- What to produce -
Quote the records in full and leave their pictures out.
========================
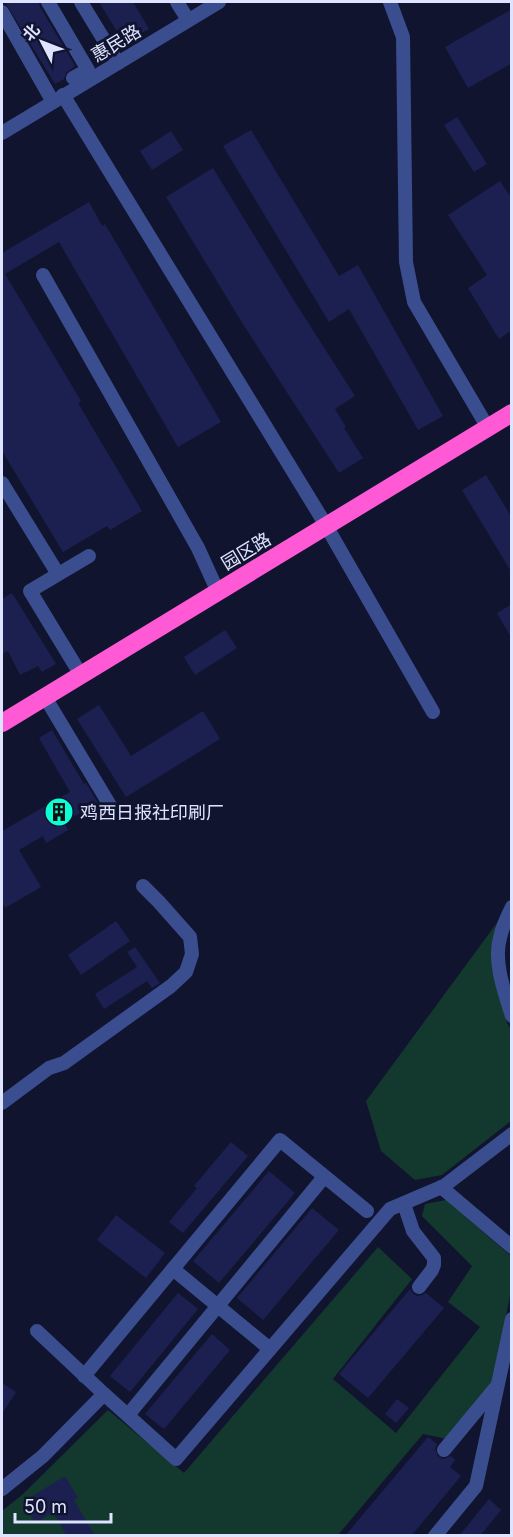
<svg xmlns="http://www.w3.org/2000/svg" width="513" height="1537" font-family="Inter,'Noto Sans SC',sans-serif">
<rect width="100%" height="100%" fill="#11142e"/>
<!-- green -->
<g fill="#13382d">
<path d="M499 920 493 960 507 1023 511 1029V1121L442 1175 415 1180 381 1151 366 1101Z"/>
<path d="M446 1200 511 1256V1291L493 1381 447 1439 423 1434 338 1535 2 1536V1511L23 1494 108 1410 184 1473 378 1247 412 1279 333 1379 396 1433 480 1327 448 1302 472 1266 422 1216 425 1204Z"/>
</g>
<!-- building -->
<g fill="#1c2050">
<path d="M5 2H39L40 7 75 66 66 73 64 79 55 84Z"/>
<path d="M99 2H133L149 29 124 43Z"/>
<path d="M512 9V63L468 88 445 47Z"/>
<path d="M457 117 487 164 474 172 444 125Z"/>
<path d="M251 130 339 276 358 265 443 416 418 430 349 309 329 322 223 146Z"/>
<path d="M171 131 183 150 152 170 140 151Z"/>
<path d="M213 168 293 299 355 396 335 409 346 427 344 428 363 458 339 473 241 321 166 197Z"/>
<path d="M500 181 512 199V330L499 339 468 288 487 275 448 215Z"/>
<path d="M89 202 102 226 105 224 221 422 178 447 59 242 5 274 81 401 78 403 142 511 110 530 107 526 63 552 2 451V253Z"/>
<path d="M486 475 512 518V573L462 490Z"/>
<path d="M12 593 56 664 42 672 38 666 20 675 8 651 2 654V599Z"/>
<path d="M512 604V639L497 613Z"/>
<path d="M225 630 237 648 195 675 184 657Z"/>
<path d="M99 705 131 756 203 711 220 739 126 797 77 719Z"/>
<path d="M52 730 84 784 86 783 98 803 64 822 68 830 46 843 43 836 19 850 41 887 5 908 2 902V831L70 792 39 738Z"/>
<path d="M116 921 130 941 81 975 68 955Z"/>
<path d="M135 947 160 983 152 988 147 981 104 1009 95 994 137 967 127 952Z"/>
<path d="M231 1142 248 1156 183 1233 169 1222 197 1188 194 1186Z"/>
<path d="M269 1171 295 1193 219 1283 193 1261Z"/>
<path d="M312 1208 339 1230 263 1320 237 1298Z"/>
<path d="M116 1215 165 1253 146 1278 97 1240Z"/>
<path d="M410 1289 413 1294 417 1296 422 1295 426 1293 444 1308 368 1398 339 1374Z"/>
<path d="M178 1293 198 1309 130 1392 110 1376Z"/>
<path d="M212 1334 230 1350 164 1429 145 1414Z"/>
<path d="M2 1383 16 1392 2 1414Z"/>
<path d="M397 1399 409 1408 396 1423 385 1414Z"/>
<path d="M428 1437 437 1444 435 1449 438 1456 443 1459 451 1456 455 1460 450 1467 461 1476 411 1536H345Z"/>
<path d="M65 1476 78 1498 74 1500 95 1536H67L53 1512 35 1523 23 1502Z"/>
<path d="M489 1499 501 1510 480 1536H459Z"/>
</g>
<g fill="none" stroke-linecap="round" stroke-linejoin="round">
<!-- minor -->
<g stroke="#3a4e8f" stroke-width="14">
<path d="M48 2 88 70 73 78"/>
<path d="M81 2 118 63"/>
<path d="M177 2 188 20"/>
<path d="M390 2 403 37 406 262 414 302 488 428"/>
<path d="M2 12 53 102"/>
<path d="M63 95 324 522 433 712"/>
<path d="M2 133 219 2"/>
<path d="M43 275 198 548 218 592"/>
<path d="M2 483 58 574"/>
<path d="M81 675 30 591 89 556"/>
<path d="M45 697 111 807"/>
<path d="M512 907C507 917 502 928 500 938 493 961 505 994 512 1016"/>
<path d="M2 1103 49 1068 64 1063 171 986 186 972 192 954 190 937 159 902 143 886"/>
<path d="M441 1187 512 1247"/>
<path d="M404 1204 413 1231 434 1258V1265L432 1270 419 1287"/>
<path d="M173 1269 270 1349"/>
<path d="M37 1331 104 1394"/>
<path d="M84 1376 280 1140 367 1211"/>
<path d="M128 1415 324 1177"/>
<path d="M444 1450 497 1386"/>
<path d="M2 1489 43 1456 104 1394 176 1459 390 1209 444 1186 512 1134"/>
<path d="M435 1536 476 1486 512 1319"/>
</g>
<!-- highway -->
<path stroke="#ff59d6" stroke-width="18" d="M2 723 512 413"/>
</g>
<!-- icons -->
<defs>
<g id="building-disc" transform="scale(1.5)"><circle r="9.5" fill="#0affd5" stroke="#11142e"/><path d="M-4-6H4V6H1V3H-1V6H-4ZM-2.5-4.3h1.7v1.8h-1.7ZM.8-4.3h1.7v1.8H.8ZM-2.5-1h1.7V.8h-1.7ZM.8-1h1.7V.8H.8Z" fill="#111"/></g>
</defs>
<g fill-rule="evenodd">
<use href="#building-disc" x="59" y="812"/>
</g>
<g text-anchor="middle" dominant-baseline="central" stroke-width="6" stroke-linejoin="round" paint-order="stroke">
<!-- street labels -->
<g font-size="18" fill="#dee3ff" stroke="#11142e">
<text transform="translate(116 43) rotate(-31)">惠民路</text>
<text transform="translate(246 551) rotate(-31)">园区路</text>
</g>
<!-- poi labels -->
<g font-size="18" fill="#dee3ff" stroke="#11142e" text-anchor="start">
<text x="80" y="812">鸡西日报社印刷厂</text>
</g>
</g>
<!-- border -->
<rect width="513" height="1537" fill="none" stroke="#dee3ff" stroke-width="6"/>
<!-- north arrow -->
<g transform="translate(42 42) rotate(312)" stroke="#11142e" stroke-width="4.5" paint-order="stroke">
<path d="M0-4.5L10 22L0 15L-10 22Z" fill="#dee3ff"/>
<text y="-9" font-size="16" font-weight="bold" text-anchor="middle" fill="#dee3ff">北</text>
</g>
<!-- scale -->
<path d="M15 1513v9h96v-9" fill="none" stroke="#dee3ff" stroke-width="3"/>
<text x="24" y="1513" font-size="18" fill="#dee3ff" stroke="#11142e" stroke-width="4.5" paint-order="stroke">50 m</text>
</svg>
========================
- Exercise output -
<svg xmlns="http://www.w3.org/2000/svg" width="513" height="1537" font-family="Inter,'Noto Sans SC',sans-serif">
<rect width="100%" height="100%" fill="#11142e"/>
<!-- green -->
<g fill="#13382d">
<path d="M499 920 493 960 507 1023 511 1029V1121L442 1175 415 1180 381 1151 366 1101Z"/>
<path d="M446 1200 511 1256V1291L493 1381 447 1439 423 1434 338 1535 2 1536V1511L23 1494 108 1410 184 1473 378 1247 412 1279 333 1379 396 1433 480 1327 448 1302 472 1266 422 1216 425 1204Z"/>
</g>
<!-- building -->
<g fill="#1c2050">
<path d="M5 2H39L40 7 75 66 66 73 64 79 55 84Z"/>
<path d="M99 2H133L149 29 124 43Z"/>
<path d="M512 9V63L468 88 445 47Z"/>
<path d="M457 117 487 164 474 172 444 125Z"/>
<path d="M251 130 339 276 358 265 443 416 418 430 349 309 329 322 223 146Z"/>
<path d="M171 131 183 150 152 170 140 151Z"/>
<path d="M213 168 293 299 355 396 335 409 346 427 344 428 363 458 339 473 241 321 166 197Z"/>
<path d="M500 181 512 199V330L499 339 468 288 487 275 448 215Z"/>
<path d="M89 202 102 226 105 224 221 422 178 447 59 242 5 274 81 401 78 403 142 511 110 530 107 526 63 552 2 451V253Z"/>
<path d="M486 475 512 518V573L462 490Z"/>
<path d="M12 593 56 664 42 672 38 666 20 675 8 651 2 654V599Z"/>
<path d="M512 604V639L497 613Z"/>
<path d="M225 630 237 648 195 675 184 657Z"/>
<path d="M99 705 131 756 203 711 220 739 126 797 77 719Z"/>
<path d="M52 730 84 784 86 783 98 803 64 822 68 830 46 843 43 836 19 850 41 887 5 908 2 902V831L70 792 39 738Z"/>
<path d="M116 921 130 941 81 975 68 955Z"/>
<path d="M135 947 160 983 152 988 147 981 104 1009 95 994 137 967 127 952Z"/>
<path d="M231 1142 248 1156 183 1233 169 1222 197 1188 194 1186Z"/>
<path d="M269 1171 295 1193 219 1283 193 1261Z"/>
<path d="M312 1208 339 1230 263 1320 237 1298Z"/>
<path d="M116 1215 165 1253 146 1278 97 1240Z"/>
<path d="M410 1289 413 1294 417 1296 422 1295 426 1293 444 1308 368 1398 339 1374Z"/>
<path d="M178 1293 198 1309 130 1392 110 1376Z"/>
<path d="M212 1334 230 1350 164 1429 145 1414Z"/>
<path d="M2 1383 16 1392 2 1414Z"/>
<path d="M397 1399 409 1408 396 1423 385 1414Z"/>
<path d="M428 1437 437 1444 435 1449 438 1456 443 1459 451 1456 455 1460 450 1467 461 1476 411 1536H345Z"/>
<path d="M65 1476 78 1498 74 1500 95 1536H67L53 1512 35 1523 23 1502Z"/>
<path d="M489 1499 501 1510 480 1536H459Z"/>
</g>
<g fill="none" stroke-linecap="round" stroke-linejoin="round">
<!-- minor -->
<g stroke="#3a4e8f" stroke-width="14">
<path d="M48 2 88 70 73 78"/>
<path d="M81 2 118 63"/>
<path d="M177 2 188 20"/>
<path d="M390 2 403 37 406 262 414 302 488 428"/>
<path d="M2 12 53 102"/>
<path d="M63 95 324 522 433 712"/>
<path d="M2 133 219 2"/>
<path d="M43 275 198 548 218 592"/>
<path d="M2 483 58 574"/>
<path d="M81 675 30 591 89 556"/>
<path d="M45 697 111 807"/>
<path d="M512 907C507 917 502 928 500 938 493 961 505 994 512 1016"/>
<path d="M2 1103 49 1068 64 1063 171 986 186 972 192 954 190 937 159 902 143 886"/>
<path d="M441 1187 512 1247"/>
<path d="M404 1204 413 1231 434 1258V1265L432 1270 419 1287"/>
<path d="M173 1269 270 1349"/>
<path d="M37 1331 104 1394"/>
<path d="M84 1376 280 1140 367 1211"/>
<path d="M128 1415 324 1177"/>
<path d="M444 1450 497 1386"/>
<path d="M2 1489 43 1456 104 1394 176 1459 390 1209 444 1186 512 1134"/>
<path d="M435 1536 476 1486 512 1319"/>
</g>
<!-- highway -->
<path stroke="#ff59d6" stroke-width="18" d="M2 723 512 413"/>
</g>
<!-- icons -->
<defs>
<g id="building-disc" transform="scale(1.5)"><circle r="9.5" fill="#0affd5" stroke="#11142e"/><path d="M-4-6H4V6H1V3H-1V6H-4ZM-2.5-4.3h1.7v1.8h-1.7ZM.8-4.3h1.7v1.8H.8ZM-2.5-1h1.7V.8h-1.7ZM.8-1h1.7V.8H.8Z" fill="#111"/></g>
</defs>
<g fill-rule="evenodd">
<use href="#building-disc" x="59" y="812"/>
</g>
<g text-anchor="middle" dominant-baseline="central" stroke-width="6" stroke-linejoin="round" paint-order="stroke">
<!-- street labels -->
<g font-size="18" fill="#dee3ff" stroke="#11142e">
<text transform="translate(116 43) rotate(-31)">惠民路</text>
<text transform="translate(246 551) rotate(-31)">园区路</text>
</g>
<!-- poi labels -->
<g font-size="18" fill="#dee3ff" stroke="#11142e" text-anchor="start">
<text x="80" y="812">鸡西日报社印刷厂</text>
</g>
</g>
<!-- border -->
<rect width="513" height="1537" fill="none" stroke="#dee3ff" stroke-width="6"/>
<!-- north arrow -->
<g transform="translate(42 42) rotate(312)" stroke="#11142e" stroke-width="4.5" paint-order="stroke">
<path d="M0-4.5L10 22L0 15L-10 22Z" fill="#dee3ff"/>
<text y="-9" font-size="16" font-weight="bold" text-anchor="middle" fill="#dee3ff">北</text>
</g>
<!-- scale -->
<path d="M15 1513v9h96v-9" fill="none" stroke="#dee3ff" stroke-width="3"/>
<text x="24" y="1513" font-size="18" fill="#dee3ff" stroke="#11142e" stroke-width="4.5" paint-order="stroke">50 m</text>
</svg>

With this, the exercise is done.